畜産業の持続可能性へ、全社的なSDGsを推進
持続可能な社会を目指して、SDGsに取り組む企業が増えています。これは、食料生産を担う畜産業も例外ではありません。環境保全、家畜の健康や衛生管理、労働安全などに努力を払い、直面する飼料価格の高騰、担い手不足などの課題を乗り越えながら、世界的なエネルギー不足や食糧問題の解決に寄与すべく環境負荷低減や資源循環型畜産に取り組んでいます。
その中の一社、養豚大手の株式会社フリーデンは、創業以来60余年にわたり生産物の「安全・安心・おいしさ」を追求し、日本人の味覚に合うブランド豚「やまと豚」を育ててきました。同社は今、2030年に向けた新たな企業ビジョンを、SDGsへの取り組みを通して実現しようとしています。
畜産の持続可能な未来のために、全社一丸となってSDGsを推進していく。社長の強い思いを受けて、2019年に社内でSDGs推進委員会が立ち上がりました。
企業理念の達成にSDGsのゴールを当てはめる
SDGsを経営に取り入れたくても、どのように活動を始めたらいいのかわからない企業も多いことでしょう。「当社も最初はそうでした」と話すのは、フリーデンで広報を務める落合あずささんです。
同社では、社長からSDGsを通してかなえたい3つの約束が提示されたことで活動の方向性が定まりました。
社長からは、
①企業理念である「安全・安心・おいしさ」をさらに追求していく
②人と環境に優しい企業であり続ける
③より一層みんなが安心して働ける職場で、会社が継続的に発展するために具体的な目標を掲げて進んでいく
という3つの約束が示されました。
「3つの約束に対してSDGsの目標を当てはめたことで、取り組むテーマが具体的になりました」と落合さんは話します。

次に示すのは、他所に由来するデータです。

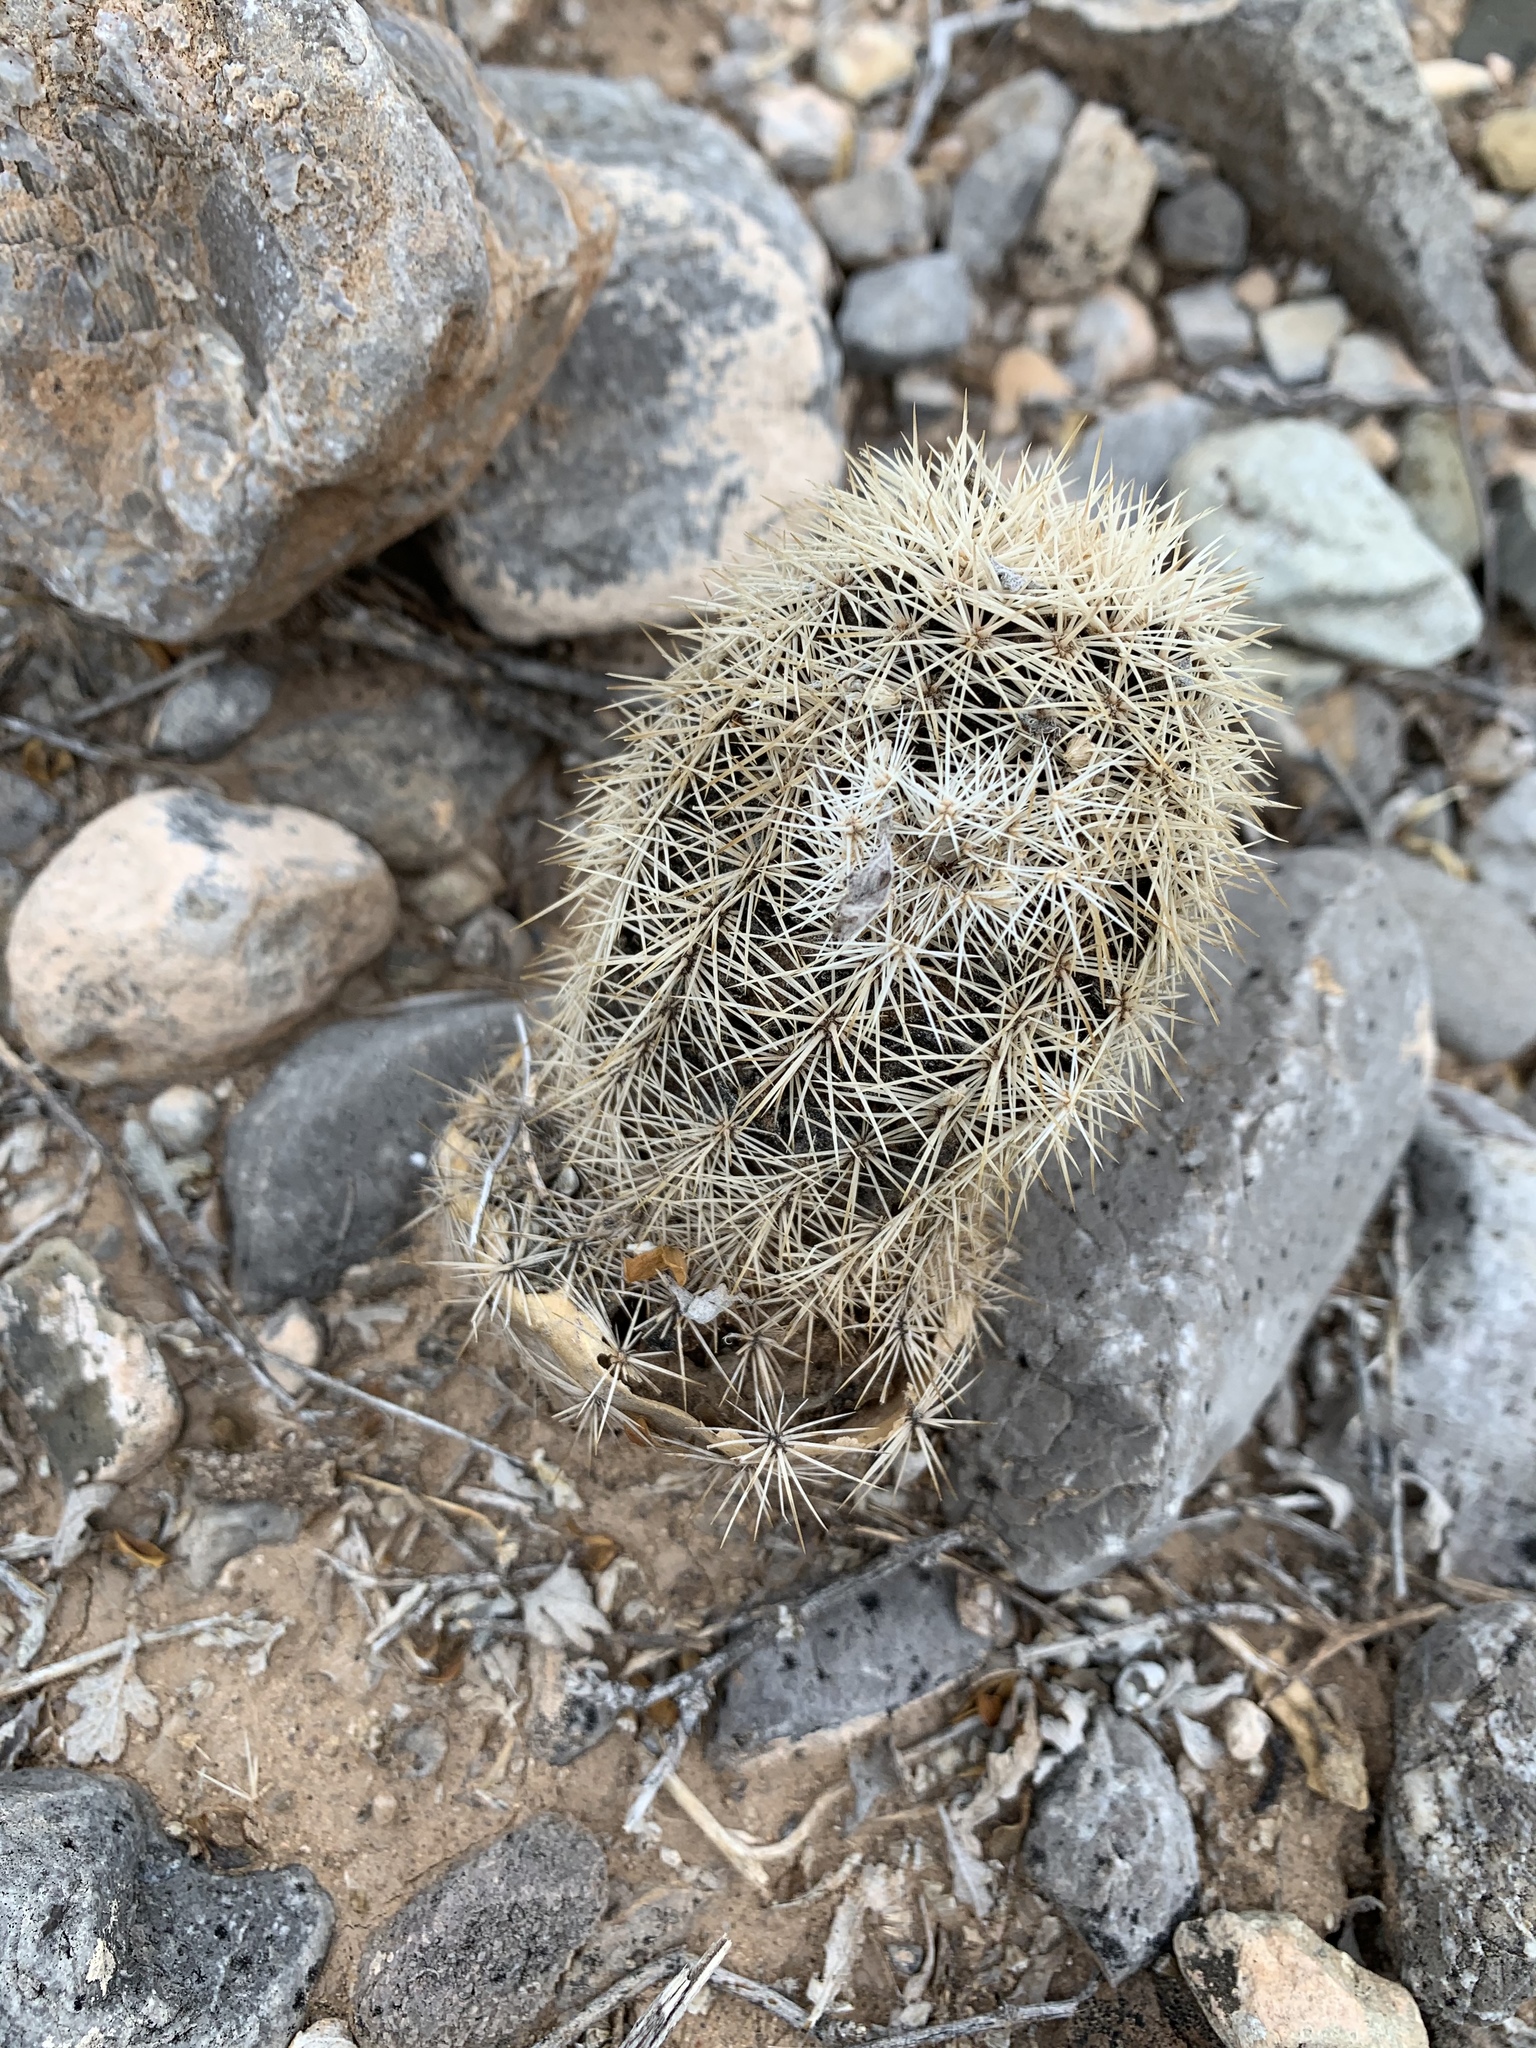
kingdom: Plantae
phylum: Tracheophyta
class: Magnoliopsida
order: Caryophyllales
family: Cactaceae
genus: Echinocereus
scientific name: Echinocereus dasyacanthus
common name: Spiny hedgehog cactus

同社がターゲットとするSDGsの目標は6つ。「5.ジェンダー平等を実現しよう」「8.働きがいも経済成長も」「12.つくる責任 つかう責任」「13.気候変動に具体的な対策を」「15.陸の豊かさも守ろう」「17.パートナーシップで目標を達成しよう」です。
落合さんの委員会での役割は、取り組みを社内外に浸透させることです。
例えば、同社は2003年に農場のある岩手県大東町で環境保全に寄与すべく、耕作放棄地で養豚堆肥を使って飼料米を栽培する循環型畜産のプロジェクトを始めました。大東町、東京農業大学、農研機構と同社の産官学連携は、SDGsの「パートナーシップで目標を達成しよう」(目標17)に該当します。

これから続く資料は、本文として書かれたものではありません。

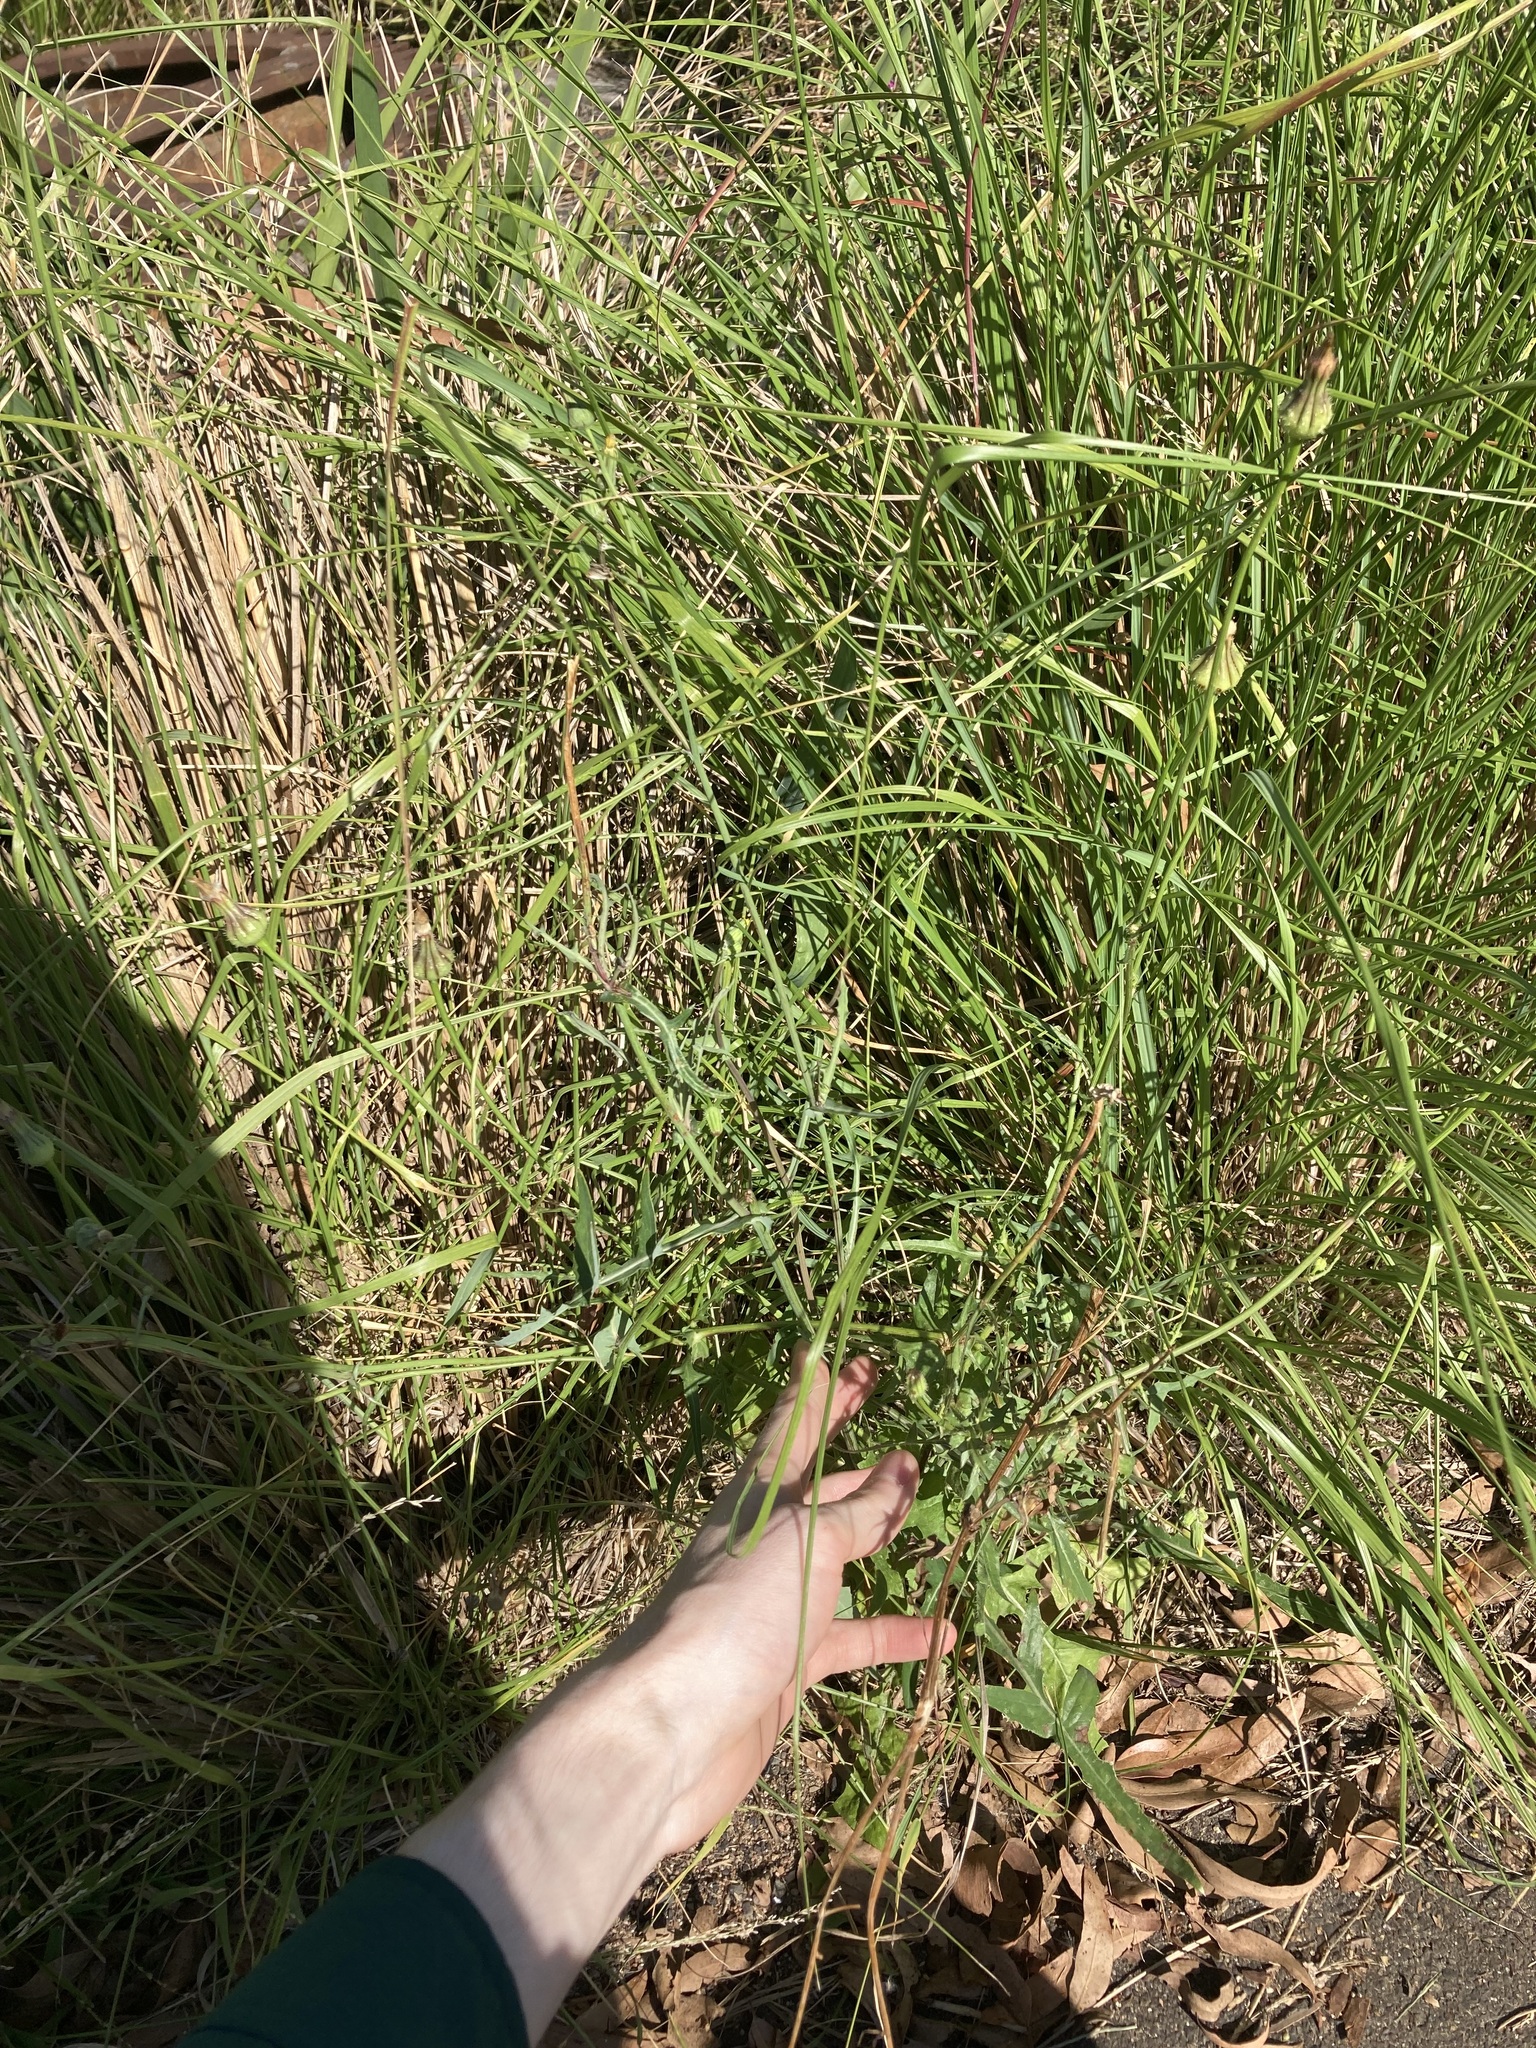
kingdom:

このプロジェクトを「社内広報誌(自由伝)」や「SDGs通信」で発信すると、従業員から「私たちが今まで取り組んでいたことが、実はSDGsだったんですね」という反響がありました。これに対して落合さんは、「SDGsは全員が協力しなければ達成できません。社内の士気を高めるには、労働環境の整備も必要です。一つひとつ達成して社員の意欲を高めて、SDGsを推進させるよい循環を作りたいですね」と話します。
JGAP認証で、環境保全、家畜衛生、労働者の安全も
SDGs推進委員会が発足する直前、同社の農場はJGAP畜産の団体認証を取得しています。その審査基準である113の項目は、食品安全、家畜の健康(家畜衛生)、快適な飼育環境への配慮(アニマルウェルフェア)、労働者の安全、環境保全に関するもので、SDGsと紐づけることができます。
そのため、「特に生産現場はSDGsに取り組みやすかったと思います」と落合さんは話します。

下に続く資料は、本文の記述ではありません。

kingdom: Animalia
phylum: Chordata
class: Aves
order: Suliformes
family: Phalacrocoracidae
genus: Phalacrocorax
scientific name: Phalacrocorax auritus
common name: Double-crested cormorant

同社の企業理念「安全・安心・おいしさ」のうち、安全と安心は第三者の審査によるJGAP認証で可視化されますが、おいしさを証明するのは難しいことです。
そこで同社では、2022年9月に東京ビッグサイトで3日間にわたって開催されたSDGsイベント「GOOD LIFE フェア」に出展し、一般消費者に「やまと豚」を試食してもらいました。
試食した来場者の中には「やまと豚」を知っていて、同社の展示内容を見て初めて価格とおいしさに納得する人も。
落合さんは、改めて取り組みをPRすることが大事だと思ったそうです。
「おいしさの秘密は穀物主体の飼料のほかに、健康な状態で育てるためにJGAPの項目にもある衛生管理やアニマルウェルフェアがすごく大事です」と落合さん。
同社が生産する「やまと豚」は国際味覚審査コンテストで8年連続三ツ星を獲得していることからも、その努力と工夫は結実していると言えそうです。
畜産業のより良い発展につながる施策
JGAPだけでなく、フリーデンには新たなSDGsの試みもあります。飼料米プロジェクトの延長線上で、2021年に飼料穀物の中で最も比率が高い子実トウモロコシの生産を開始し、2022年から試験的に供給を始めました。
「CO2削減につながるだけでなく、畜産業界では輸入飼料の高騰が死活問題になっています。このプロジェクトが成功事例になれば、同業者にもメリットが大きいと思います」と落合さん。今年度は栽培面積を28haに増やし150トンの収量を見込んでいます。
同じく2021年には、SDGsの「つくる責任 つかう責任」(目標12)にあたる賞味期限の延長も行われました。品質保証室と商品部が製造工程を一つひとつ見直して改善をはかることによって10日の延長を実現したのです。食品ロス削減に貢献し、取引先からも扱いやすさが増したと好評を得ています。
「当社の取り組みが、SDGsを通すことで社内外に伝えやすくなっています。当社が100年続くためにどうすればいいか、若い人たちに考えてもらうきっかけもできました」と落合さん。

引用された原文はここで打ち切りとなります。